By Larry Perl, firstname.lastname@example.org
3:15 PM EDT, July 30, 2013
Hampden has a sinkhole and it’s a doozy — 25 feet down to the aging storm-drain infrastructure underneath Keswick Road at 37th Street.
A Baltimore City emergency contract crew has been working since the last week of June to fix what Kurt Kocher, a Department of Public Works spokesman called “an explainable hole,” caused by storm-drain damage and erosion.
Traffic is being redirected during the construction, except for local traffic on a mostly residential block.
Also known as a sinking, the hole began as a depression of 4 to 5 feet, at the south end of the Johns Hopkins at Keswick complex, just north of a Royal Farms store and two blocks from The Avenue.
Crews are working from 6 a.m. to 10 p.m., seven days a week, to dig down to the box culvert at the bottom that channels storm water, Kocher and construction workers said. It’s slow going, said workers, because the arm of an excavator can only reach down so far, and much of the digging is done by hand.
The city is also concerned about a water main and a gas main nearby, “which makes it even more complicated” to fix the sinkhole, Kocher said. “Not only do you have to get down there, but you have to work around all those other things. It’s a difficult point to access. We don’t want the gas line to blow up.”
Kocher said Public Works is using an on-call contract crew because the job is too long and involved for a regular city crew.
“When a job gets to be that deep and that time-consuming, you have to call in an urgent needs (contractor),” he said. “You can’t tie down a (city) crew on a job that’s this demanding.”
Workers said late last week they hope to be finished by Monday, Aug. 5. Kocher said crews are digging about 4 feet a day.
“Let’s see what we’ve got in the next couple of weeks,” he said last week. “ We are now about 17 feet down.”
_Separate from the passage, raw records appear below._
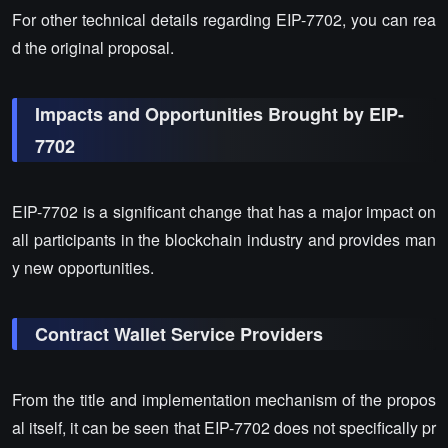
For other technical details regarding EIP-7702, you can rea
d the original proposal.
Impacts and Opportunities Brought by EIP-
7702
EIP-7702 is a significant change that has a major impact on
all participants in the blockchain industry and provides man
y new opportunities.
Contract Wallet Service Providers
From the title and implementation mechanism of the propos
al itself, it can be seen that EIP-7702 does not specifically pr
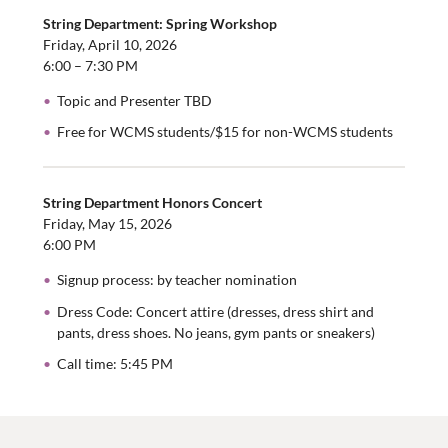
String Department: Spring Workshop
Friday, April 10, 2026
6:00 – 7:30 PM
Topic and Presenter TBD
Free for WCMS students/$15 for non-WCMS students
String Department Honors Concert
Friday, May 15, 2026
6:00 PM
Signup process: by teacher nomination
Dress Code: Concert attire (dresses, dress shirt and
pants, dress shoes. No jeans, gym pants or sneakers)
Call time: 5:45 PM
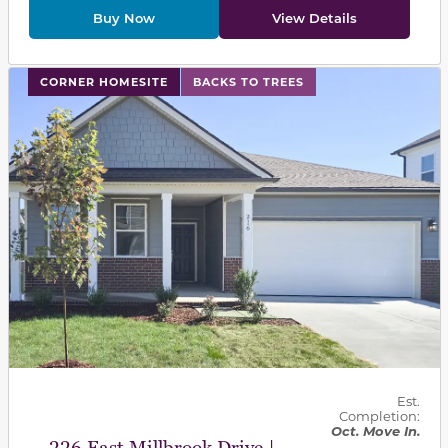
Buy Now
View Details
This carousel has previous and next buttons to navigat
CORNER HOMESITE
BACKS TO TREES
Est.
Completion:
Oct. Move In.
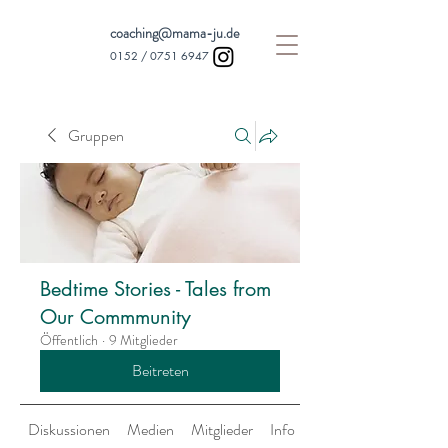
coaching@mama-ju.de
0152 /
0751 6947
Gruppen
Bedtime Stories - Tales from
Our Commmunity
Öffentlich
·
9 Mitglieder
Beitreten
Diskussionen
Medien
Mitglieder
Info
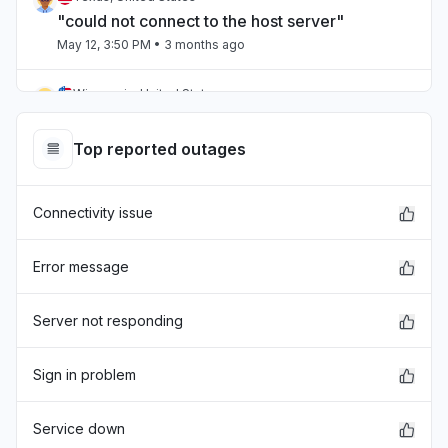
"could not connect to the host server"
May 12, 3:50 PM
• 3 months ago
Wisconsin, United States
"It wont load anything or we get error message
"
Top reported outages
May 12, 3:44 PM
• 3 months ago
Connectivity issue
Wisconsin, United States
"BrainPOP isn't available right now. Moby will
be back as soon as he can. ©1999-2024
Error message
BrainPOP. All rights reserved. "
May 12, 3:29 PM
• 3 months ago
Server not responding
Virginia, United States
Sign in problem
Service down
May 12, 3:28 PM
• 3 months ago
Service down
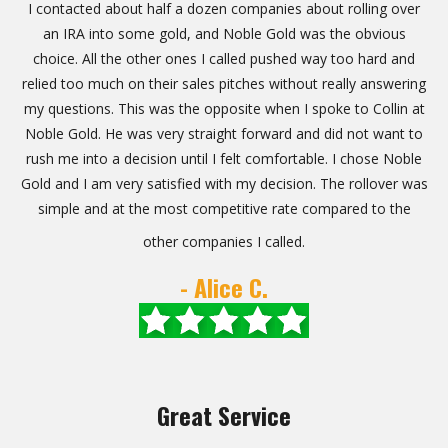
I contacted about half a dozen companies about rolling over
an IRA into some gold, and Noble Gold was the obvious
choice. All the other ones I called pushed way too hard and
relied too much on their sales pitches without really answering
my questions. This was the opposite when I spoke to Collin at
Noble Gold. He was very straight forward and did not want to
rush me into a decision until I felt comfortable. I chose Noble
Gold and I am very satisfied with my decision. The rollover was
simple and at the most competitive rate compared to the
other companies I called.
- Alice C.
Great Service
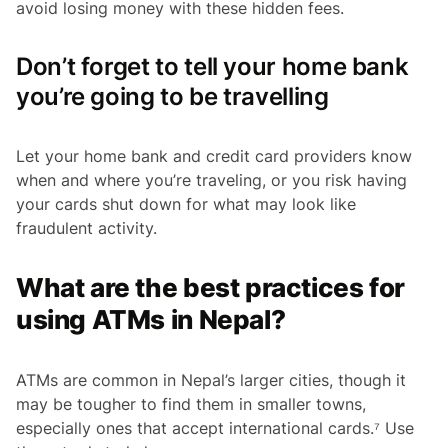
avoid losing money with these hidden fees.
Don’t forget to tell your home bank
you’re going to be travelling
Let your home bank and credit card providers know
when and where you’re traveling, or you risk having
your cards shut down for what may look like
fraudulent activity.
What are the best practices for
using ATMs in Nepal?
ATMs are common in Nepal’s larger cities, though it
may be tougher to find them in smaller towns,
especially ones that accept international cards.⁷ Use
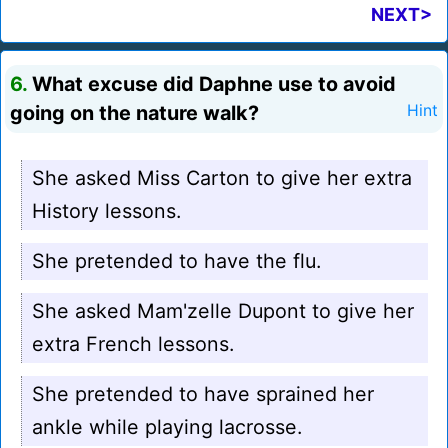
NEXT>
6.
What excuse did Daphne use to avoid
going on the nature walk?
Hint
She asked Miss Carton to give her extra
History lessons.
She pretended to have the flu.
She asked Mam'zelle Dupont to give her
extra French lessons.
She pretended to have sprained her
ankle while playing lacrosse.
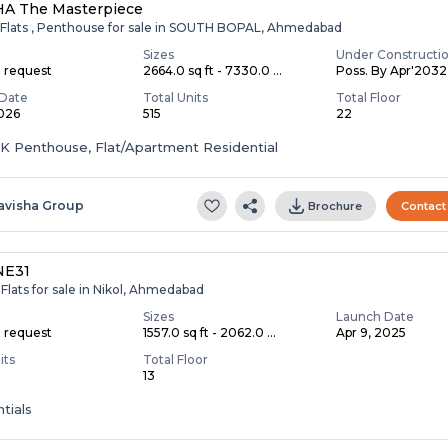
HA The Masterpiece
 Flats , Penthouse for sale in SOUTH BOPAL, Ahmedabad
Sizes
Under Constructi
n request
2664.0 sq ft - 7330.0 ...
Poss. By Apr'2032
Date
Total Units
Total Floor
2026
515
22
HK Penthouse, Flat/Apartment Residential
avisha Group
Brochure
Contact
NE31
Flats for sale in Nikol, Ahmedabad
Sizes
Launch Date
n request
1557.0 sq ft - 2062.0 ...
Apr 9, 2025
its
Total Floor
13
tials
Kocher said the original 18-inch terra cotta pipe, which dates to 1921, will be replaced with polyvinyl.
The hole is another example of the city’s infrastructure problems. In a similar incident on a larger scale last year, a 130-year-old storm drain collapsed under East Monument Street downtown and tore away asphalt, closing the street for five months.
Earlier last year, a developing sinkhole was discovered under the Jones Falls Expressway and the city spent about $2 million to repair it.
“It’s probably more common than you think because the infrastructure is getting older,” Kocher said.
Residents who live near the construction zone are hopeful the work will end soon.
“It’s been a difficult thing,” especially the detour, said architect Donald Sickler.
“It’s inconvenient, but this is what living in the city is about,” said a neighbor, who would not give her name.
Another neighbor, psychologist Dr. Frank Richardson, said he hasn’t really heard the work and is enjoying the road being closed.
“They can work on this street forever,” he said. “There’s no traffic, no noise.”
He said he feels safe around the sinkhole.
“I’m not worried I’m suddenly going to disappear,” he said.